After Tillman's death in Afghanistan on April 22, 2004, all NFL players wore a memorial decal on their helmets on September 24 in honor of Tillman and the Cardinals continued to wear this decal throughout the 2004 season. Plummer by this point was with the Broncos, requested to wear the decal for the entire season, but the NFL turned him down because his helmet would not be the same as the rest of his team. For the 2005 season Plummer grew an untrimmed, full beard and wore his hair long in honor of Tillman, who had worn that style in the NFL before he cut his hair and shaved off his beard in accordance with military uniform regulations. Plummer gave Tillman's funeral eulogy in a suit and flip-flops in honor of his friend's trademark style.
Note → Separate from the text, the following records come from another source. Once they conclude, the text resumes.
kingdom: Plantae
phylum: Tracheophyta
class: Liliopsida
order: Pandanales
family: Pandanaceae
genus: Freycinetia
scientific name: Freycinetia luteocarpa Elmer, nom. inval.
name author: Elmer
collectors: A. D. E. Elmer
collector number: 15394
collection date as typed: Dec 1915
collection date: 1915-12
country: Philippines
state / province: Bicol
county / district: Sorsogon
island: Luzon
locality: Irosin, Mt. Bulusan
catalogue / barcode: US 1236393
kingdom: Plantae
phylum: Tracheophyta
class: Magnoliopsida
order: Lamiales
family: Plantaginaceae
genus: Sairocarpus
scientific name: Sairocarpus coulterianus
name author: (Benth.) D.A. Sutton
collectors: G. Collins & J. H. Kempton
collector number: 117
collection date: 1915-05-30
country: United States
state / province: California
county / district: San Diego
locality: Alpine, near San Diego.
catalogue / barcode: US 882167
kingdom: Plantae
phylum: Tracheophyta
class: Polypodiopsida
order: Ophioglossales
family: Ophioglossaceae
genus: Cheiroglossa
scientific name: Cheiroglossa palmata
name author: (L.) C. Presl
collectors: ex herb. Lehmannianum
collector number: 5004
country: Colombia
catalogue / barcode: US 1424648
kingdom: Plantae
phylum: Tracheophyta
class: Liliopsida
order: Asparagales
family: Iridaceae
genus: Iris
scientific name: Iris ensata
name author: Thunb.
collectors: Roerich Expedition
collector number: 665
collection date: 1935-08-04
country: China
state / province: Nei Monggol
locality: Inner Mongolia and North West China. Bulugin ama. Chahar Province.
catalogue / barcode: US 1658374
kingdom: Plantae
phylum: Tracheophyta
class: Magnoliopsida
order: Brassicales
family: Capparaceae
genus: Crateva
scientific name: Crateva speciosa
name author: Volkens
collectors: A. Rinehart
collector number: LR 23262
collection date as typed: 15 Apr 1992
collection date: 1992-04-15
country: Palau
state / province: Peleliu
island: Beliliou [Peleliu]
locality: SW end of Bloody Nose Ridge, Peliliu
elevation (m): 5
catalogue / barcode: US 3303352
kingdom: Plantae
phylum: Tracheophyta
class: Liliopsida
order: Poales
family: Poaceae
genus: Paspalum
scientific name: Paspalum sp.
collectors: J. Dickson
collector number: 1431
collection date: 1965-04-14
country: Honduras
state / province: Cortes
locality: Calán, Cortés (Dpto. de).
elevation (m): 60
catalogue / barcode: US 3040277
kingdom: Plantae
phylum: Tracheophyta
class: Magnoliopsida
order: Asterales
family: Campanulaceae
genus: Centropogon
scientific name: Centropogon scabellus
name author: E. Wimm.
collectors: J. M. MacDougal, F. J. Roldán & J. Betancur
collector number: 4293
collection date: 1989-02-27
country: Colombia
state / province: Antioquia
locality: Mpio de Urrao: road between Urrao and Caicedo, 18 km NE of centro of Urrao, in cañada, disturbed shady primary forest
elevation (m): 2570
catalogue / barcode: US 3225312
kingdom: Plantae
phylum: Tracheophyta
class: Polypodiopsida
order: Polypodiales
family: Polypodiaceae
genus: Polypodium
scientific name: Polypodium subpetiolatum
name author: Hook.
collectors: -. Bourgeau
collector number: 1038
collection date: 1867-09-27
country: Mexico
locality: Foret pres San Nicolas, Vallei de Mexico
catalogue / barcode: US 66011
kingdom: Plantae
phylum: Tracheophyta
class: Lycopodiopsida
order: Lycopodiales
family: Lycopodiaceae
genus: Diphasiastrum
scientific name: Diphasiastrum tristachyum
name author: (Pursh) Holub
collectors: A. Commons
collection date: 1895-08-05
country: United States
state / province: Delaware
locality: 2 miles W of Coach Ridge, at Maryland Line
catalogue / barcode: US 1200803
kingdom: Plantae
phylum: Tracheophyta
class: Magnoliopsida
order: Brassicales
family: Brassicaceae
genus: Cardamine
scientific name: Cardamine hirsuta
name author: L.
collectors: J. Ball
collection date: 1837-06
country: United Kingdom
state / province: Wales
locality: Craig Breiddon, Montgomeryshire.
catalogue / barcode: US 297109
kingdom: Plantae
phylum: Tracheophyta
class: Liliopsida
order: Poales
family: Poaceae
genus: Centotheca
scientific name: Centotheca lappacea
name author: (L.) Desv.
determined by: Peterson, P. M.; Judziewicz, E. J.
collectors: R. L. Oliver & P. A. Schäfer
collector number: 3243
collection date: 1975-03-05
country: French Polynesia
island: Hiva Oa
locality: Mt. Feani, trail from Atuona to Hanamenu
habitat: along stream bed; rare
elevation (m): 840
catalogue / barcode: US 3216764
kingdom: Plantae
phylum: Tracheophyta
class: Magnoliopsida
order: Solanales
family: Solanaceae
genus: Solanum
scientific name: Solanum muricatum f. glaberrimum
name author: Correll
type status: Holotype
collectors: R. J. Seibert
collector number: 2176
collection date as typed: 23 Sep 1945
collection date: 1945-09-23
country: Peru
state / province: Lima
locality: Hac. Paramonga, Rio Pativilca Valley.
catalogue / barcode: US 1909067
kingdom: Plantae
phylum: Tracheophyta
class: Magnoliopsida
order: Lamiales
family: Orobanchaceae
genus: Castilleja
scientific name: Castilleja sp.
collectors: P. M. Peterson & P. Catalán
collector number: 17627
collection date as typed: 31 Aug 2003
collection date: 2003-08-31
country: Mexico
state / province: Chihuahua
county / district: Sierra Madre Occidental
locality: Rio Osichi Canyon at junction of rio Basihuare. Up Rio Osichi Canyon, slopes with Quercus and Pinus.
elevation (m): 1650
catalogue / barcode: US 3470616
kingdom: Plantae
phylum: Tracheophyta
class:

==Medical cannabis advocacy==

Plummer uses cannabidiol (CBD) to treat the pain, inflammation, and headaches that he has experienced as a result of his years playing football. He says that his condition improved so much after he started taking CBD that he considered a return to the NFL, almost a decade after retiring. He has served as a spokesperson for CW Botanicals, a company which manufactures CBD products. He has also helped raise funds for cannabinoid research.

In November 2016, Plummer was one of the signatories of an open letter addressed to the NFL, urging a change in the league's policy towards cannabis. Doctors for Cannabis Regulation wrote the letter and it was signed by several NFL players. He is also a member of the Doctors for Cannabis Regulation NFL steering committee.